■ What needs to be done ■
Repeat the listing exactly, minus the pictures.

■ Data below ■

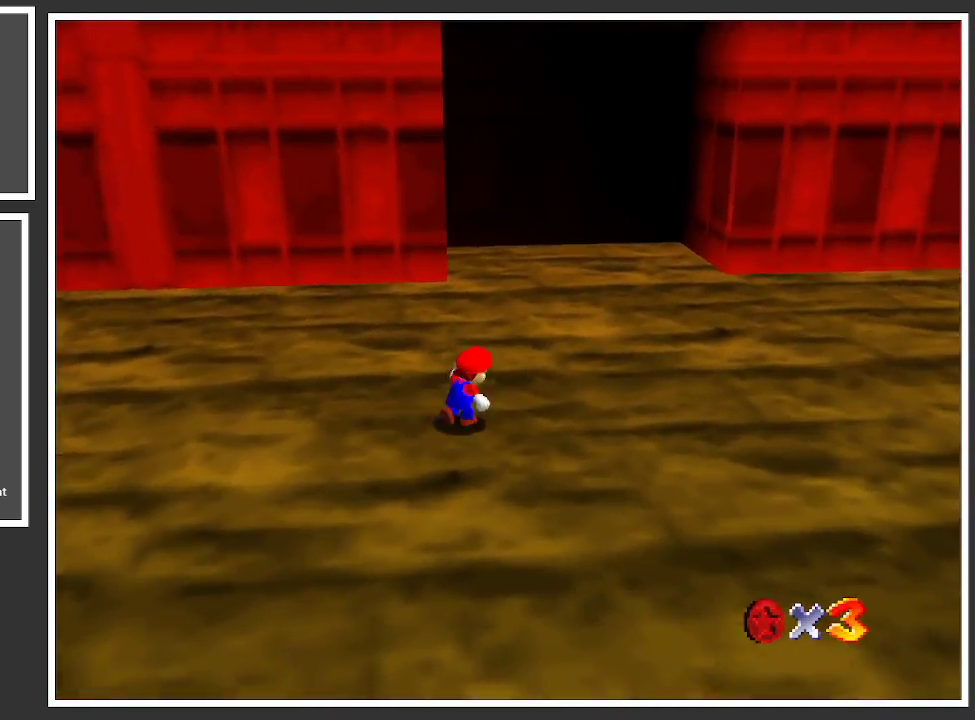
{"buttons": ["Y"], "left_stick": "up-right", "right_stick": "center", "events": [[200, "Y", "down"], [300, "Y", "up"], [417, "Y", "down"]]}
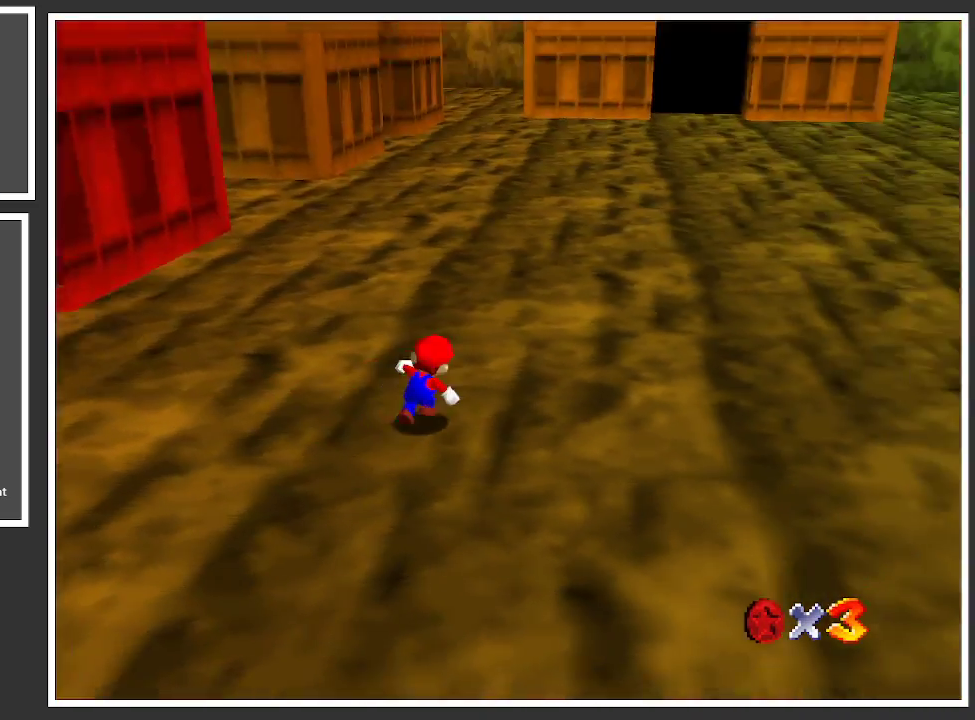
{"buttons": [], "left_stick": "up-right", "right_stick": "center", "events": [[33, "Y", "up"], [317, "B", "down"], [400, "B", "up"]]}
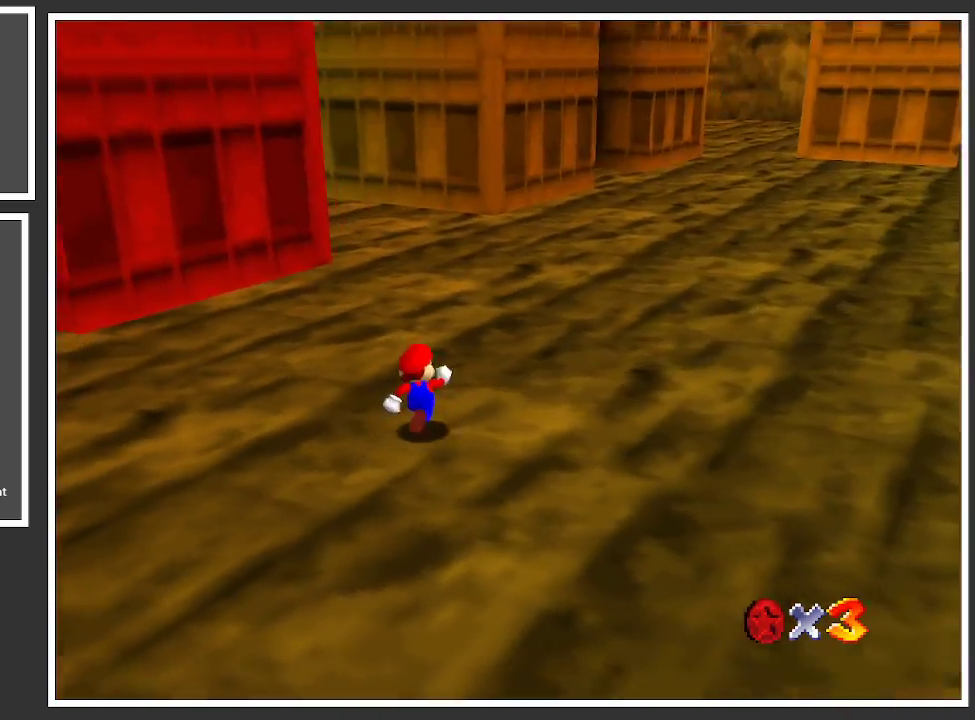
{"buttons": ["B"], "left_stick": "right", "right_stick": "center", "events": [[83, "B", "down"], [217, "B", "up"], [400, "left_stick", "right"], [467, "B", "down"]]}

■ Written solution ■
{"buttons": ["Y"], "left_stick": "up-right", "right_stick": "center", "events": [[200, "Y", "down"], [300, "Y", "up"], [417, "Y", "down"]]}
{"buttons": [], "left_stick": "up-right", "right_stick": "center", "events": [[33, "Y", "up"], [317, "B", "down"], [400, "B", "up"]]}
{"buttons": ["B"], "left_stick": "right", "right_stick": "center", "events": [[83, "B", "down"], [217, "B", "up"], [400, "left_stick", "right"], [467, "B", "down"]]}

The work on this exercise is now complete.